#### [PASSAGE TO READ]
Periodic Reporting for period 1 - SUBNETVIS (Identifying subtype specific networks involved in sensory representation in mouse primary visual cortex)
Período documentado: 2020-04-01 hasta 2022-03-31
To this aim we defined the following objectives:
1) Develop a method to study the in vivo properties of fine neuronal subtypes
2) Determine whether these diverse neuronal subtypes have diverse activity patterns in vivo
3) Describe the visual properties of these fine neuronal subtypes
4) Link these visual properties to their connectivity patterns
We found that the visual properties of inhibitory neurons in the primary visual cortex differed greatly between the major Families (Pvalb, Sst, Vip, Sncg and Lamp5). However, the fine subtypes composing these Families of inhibitory cells shared very similar visual responses. In sharp contrast, the modulation by the animal’s state greatly varied even between fine subtypes of the same Family. Strikingly, we found that a single axis of variability, defined using only gene expression, could predict this state modulation across all subtypes we have recorded from. This single axis also correlated with the spike properties of the subtypes as well as with their morphology. These results were collected and published online in a pre-print article (doi: https://doi.org/10.1101/2021.10.24.465600) which was presented at different international conferences (COSYNE, FENS forum, SfN annual meeting) and has just been accepted in principle for publication by the peer-reviewed journal Nature.
We are currently still exploring how the connectivity of these fine subtypes can determine their tuning properties. In particular, we are using retrograde tracing to decipher whether excitatory cells with different modulation by the animal’s arousal are connected by diverse neuronal subtypes and how this relates with their in vivo properties.
More generally, subtype-specific disfunctions have been involved in several brain disorders, and fine tuning of inhibition in cortex is critical to maintain proper brain function. Our method and our results will support future studies exploring the involvement of these fine subtypes in brain disorders.

#### [WHAT YOU WILL DO]
According to the project report, which peer-reviewed journal accepted the pre-print in principle for publication? The material that comes next isn't needed for anything here.

#### [DATA EXCERPTS]

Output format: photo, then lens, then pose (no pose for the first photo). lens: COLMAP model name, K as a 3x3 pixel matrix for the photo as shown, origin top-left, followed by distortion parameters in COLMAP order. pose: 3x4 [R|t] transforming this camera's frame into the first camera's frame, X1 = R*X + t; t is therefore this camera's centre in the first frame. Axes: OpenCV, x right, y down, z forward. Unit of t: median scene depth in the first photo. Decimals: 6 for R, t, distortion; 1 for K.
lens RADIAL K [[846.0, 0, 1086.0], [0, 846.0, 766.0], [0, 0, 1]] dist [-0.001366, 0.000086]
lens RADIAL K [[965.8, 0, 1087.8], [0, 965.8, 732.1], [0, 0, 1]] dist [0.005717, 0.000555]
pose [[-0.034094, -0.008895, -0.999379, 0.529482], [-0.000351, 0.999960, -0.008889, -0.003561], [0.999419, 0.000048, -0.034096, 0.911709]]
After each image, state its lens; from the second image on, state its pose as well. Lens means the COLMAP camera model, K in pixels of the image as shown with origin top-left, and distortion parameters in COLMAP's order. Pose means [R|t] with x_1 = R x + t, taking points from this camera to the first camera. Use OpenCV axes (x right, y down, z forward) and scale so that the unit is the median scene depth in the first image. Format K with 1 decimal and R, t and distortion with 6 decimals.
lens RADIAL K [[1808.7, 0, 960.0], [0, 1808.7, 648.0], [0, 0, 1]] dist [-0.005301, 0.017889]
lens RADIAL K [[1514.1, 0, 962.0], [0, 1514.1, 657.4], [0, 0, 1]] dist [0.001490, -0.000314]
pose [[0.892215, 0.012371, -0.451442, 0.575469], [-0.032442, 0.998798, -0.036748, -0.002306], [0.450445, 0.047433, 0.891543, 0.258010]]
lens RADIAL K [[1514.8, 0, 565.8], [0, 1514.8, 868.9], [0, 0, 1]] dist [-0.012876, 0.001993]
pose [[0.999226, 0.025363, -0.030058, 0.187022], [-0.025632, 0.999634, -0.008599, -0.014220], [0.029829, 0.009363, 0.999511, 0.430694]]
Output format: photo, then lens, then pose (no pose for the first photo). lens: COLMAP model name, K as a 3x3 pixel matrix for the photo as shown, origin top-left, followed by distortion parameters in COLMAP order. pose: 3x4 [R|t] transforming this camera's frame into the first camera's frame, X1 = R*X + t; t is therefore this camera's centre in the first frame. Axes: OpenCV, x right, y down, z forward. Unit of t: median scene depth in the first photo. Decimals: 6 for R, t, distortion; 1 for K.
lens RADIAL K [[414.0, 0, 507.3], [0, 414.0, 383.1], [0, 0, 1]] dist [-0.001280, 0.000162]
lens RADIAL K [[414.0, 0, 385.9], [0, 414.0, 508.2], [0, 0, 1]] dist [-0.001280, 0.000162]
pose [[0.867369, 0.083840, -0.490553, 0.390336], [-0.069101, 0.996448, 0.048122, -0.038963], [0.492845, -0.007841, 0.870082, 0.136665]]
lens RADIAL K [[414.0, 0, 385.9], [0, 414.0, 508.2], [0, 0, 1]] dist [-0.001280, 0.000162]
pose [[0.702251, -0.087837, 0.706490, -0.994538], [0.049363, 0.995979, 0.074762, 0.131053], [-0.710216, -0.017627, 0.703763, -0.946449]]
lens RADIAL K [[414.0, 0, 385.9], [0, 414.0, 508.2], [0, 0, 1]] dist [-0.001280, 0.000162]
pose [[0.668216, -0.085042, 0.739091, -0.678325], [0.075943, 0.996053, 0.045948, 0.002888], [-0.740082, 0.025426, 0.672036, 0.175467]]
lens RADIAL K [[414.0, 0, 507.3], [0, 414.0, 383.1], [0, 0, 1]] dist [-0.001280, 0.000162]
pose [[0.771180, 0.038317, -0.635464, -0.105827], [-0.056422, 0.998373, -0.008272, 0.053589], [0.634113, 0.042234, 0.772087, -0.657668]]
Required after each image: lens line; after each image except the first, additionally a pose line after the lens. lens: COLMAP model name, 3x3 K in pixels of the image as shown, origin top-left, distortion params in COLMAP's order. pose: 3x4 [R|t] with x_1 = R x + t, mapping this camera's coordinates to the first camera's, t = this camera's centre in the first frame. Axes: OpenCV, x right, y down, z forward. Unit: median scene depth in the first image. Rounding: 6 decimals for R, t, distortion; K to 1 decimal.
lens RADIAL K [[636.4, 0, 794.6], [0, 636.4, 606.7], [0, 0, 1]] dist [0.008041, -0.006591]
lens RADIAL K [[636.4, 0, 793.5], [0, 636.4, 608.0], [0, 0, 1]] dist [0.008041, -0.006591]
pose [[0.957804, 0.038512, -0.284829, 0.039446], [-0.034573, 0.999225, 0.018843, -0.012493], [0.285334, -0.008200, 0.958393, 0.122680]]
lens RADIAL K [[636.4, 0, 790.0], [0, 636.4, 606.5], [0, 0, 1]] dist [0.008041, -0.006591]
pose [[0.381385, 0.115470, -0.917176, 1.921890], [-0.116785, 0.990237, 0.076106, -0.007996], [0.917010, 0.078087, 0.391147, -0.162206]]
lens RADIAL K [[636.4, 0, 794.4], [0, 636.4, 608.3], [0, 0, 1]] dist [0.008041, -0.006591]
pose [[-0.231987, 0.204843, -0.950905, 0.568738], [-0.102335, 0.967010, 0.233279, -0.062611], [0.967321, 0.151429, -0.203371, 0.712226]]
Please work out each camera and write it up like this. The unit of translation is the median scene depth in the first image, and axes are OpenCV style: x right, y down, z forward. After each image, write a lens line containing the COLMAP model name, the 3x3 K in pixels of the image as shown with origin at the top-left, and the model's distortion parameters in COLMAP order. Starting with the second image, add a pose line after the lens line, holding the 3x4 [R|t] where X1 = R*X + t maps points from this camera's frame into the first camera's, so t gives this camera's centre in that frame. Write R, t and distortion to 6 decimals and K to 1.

#### [OUTPUT BELOW]
Nature